REQUIREMENTS:
Rewrite the items from the very beginning through the line containing "catalogue / barcode: US 1758536", changing every "locality" to "site" and leaving everything else as it is.

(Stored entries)

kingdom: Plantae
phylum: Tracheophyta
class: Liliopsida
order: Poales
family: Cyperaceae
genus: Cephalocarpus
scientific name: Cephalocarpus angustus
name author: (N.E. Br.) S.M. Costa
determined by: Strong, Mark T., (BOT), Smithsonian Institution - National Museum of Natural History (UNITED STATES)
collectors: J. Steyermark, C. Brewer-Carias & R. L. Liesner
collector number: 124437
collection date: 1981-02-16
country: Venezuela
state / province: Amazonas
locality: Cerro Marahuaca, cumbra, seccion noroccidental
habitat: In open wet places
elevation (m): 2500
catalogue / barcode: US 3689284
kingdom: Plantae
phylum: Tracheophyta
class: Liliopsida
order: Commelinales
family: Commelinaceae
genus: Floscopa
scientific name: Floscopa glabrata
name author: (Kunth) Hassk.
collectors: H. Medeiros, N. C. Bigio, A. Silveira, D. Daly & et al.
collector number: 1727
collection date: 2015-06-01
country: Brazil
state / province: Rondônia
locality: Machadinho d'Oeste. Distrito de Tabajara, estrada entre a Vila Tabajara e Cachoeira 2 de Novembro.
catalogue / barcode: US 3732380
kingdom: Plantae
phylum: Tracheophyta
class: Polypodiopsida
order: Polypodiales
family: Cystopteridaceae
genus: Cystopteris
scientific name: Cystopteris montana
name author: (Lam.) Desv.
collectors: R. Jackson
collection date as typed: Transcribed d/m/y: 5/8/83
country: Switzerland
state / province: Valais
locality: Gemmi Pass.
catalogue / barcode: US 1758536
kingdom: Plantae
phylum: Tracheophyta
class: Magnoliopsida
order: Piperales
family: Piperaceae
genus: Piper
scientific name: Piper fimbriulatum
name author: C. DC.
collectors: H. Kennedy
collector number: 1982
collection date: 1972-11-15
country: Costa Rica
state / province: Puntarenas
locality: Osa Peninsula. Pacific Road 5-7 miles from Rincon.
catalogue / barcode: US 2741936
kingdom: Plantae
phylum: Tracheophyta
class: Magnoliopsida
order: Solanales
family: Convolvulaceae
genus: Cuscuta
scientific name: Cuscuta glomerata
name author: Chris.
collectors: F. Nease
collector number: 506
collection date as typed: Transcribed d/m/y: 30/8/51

THE COMPLETED TASK:
kingdom: Plantae
phylum: Tracheophyta
class: Liliopsida
order: Poales
family: Cyperaceae
genus: Cephalocarpus
scientific name: Cephalocarpus angustus
name author: (N.E. Br.) S.M. Costa
determined by: Strong, Mark T., (BOT), Smithsonian Institution - National Museum of Natural History (UNITED STATES)
collectors: J. Steyermark, C. Brewer-Carias & R. L. Liesner
collector number: 124437
collection date: 1981-02-16
country: Venezuela
state / province: Amazonas
site: Cerro Marahuaca, cumbra, seccion noroccidental
habitat: In open wet places
elevation (m): 2500
catalogue / barcode: US 3689284
kingdom: Plantae
phylum: Tracheophyta
class: Liliopsida
order: Commelinales
family: Commelinaceae
genus: Floscopa
scientific name: Floscopa glabrata
name author: (Kunth) Hassk.
collectors: H. Medeiros, N. C. Bigio, A. Silveira, D. Daly & et al.
collector number: 1727
collection date: 2015-06-01
country: Brazil
state / province: Rondônia
site: Machadinho d'Oeste. Distrito de Tabajara, estrada entre a Vila Tabajara e Cachoeira 2 de Novembro.
catalogue / barcode: US 3732380
kingdom: Plantae
phylum: Tracheophyta
class: Polypodiopsida
order: Polypodiales
family: Cystopteridaceae
genus: Cystopteris
scientific name: Cystopteris montana
name author: (Lam.) Desv.
collectors: R. Jackson
collection date as typed: Transcribed d/m/y: 5/8/83
country: Switzerland
state / province: Valais
site: Gemmi Pass.
catalogue / barcode: US 1758536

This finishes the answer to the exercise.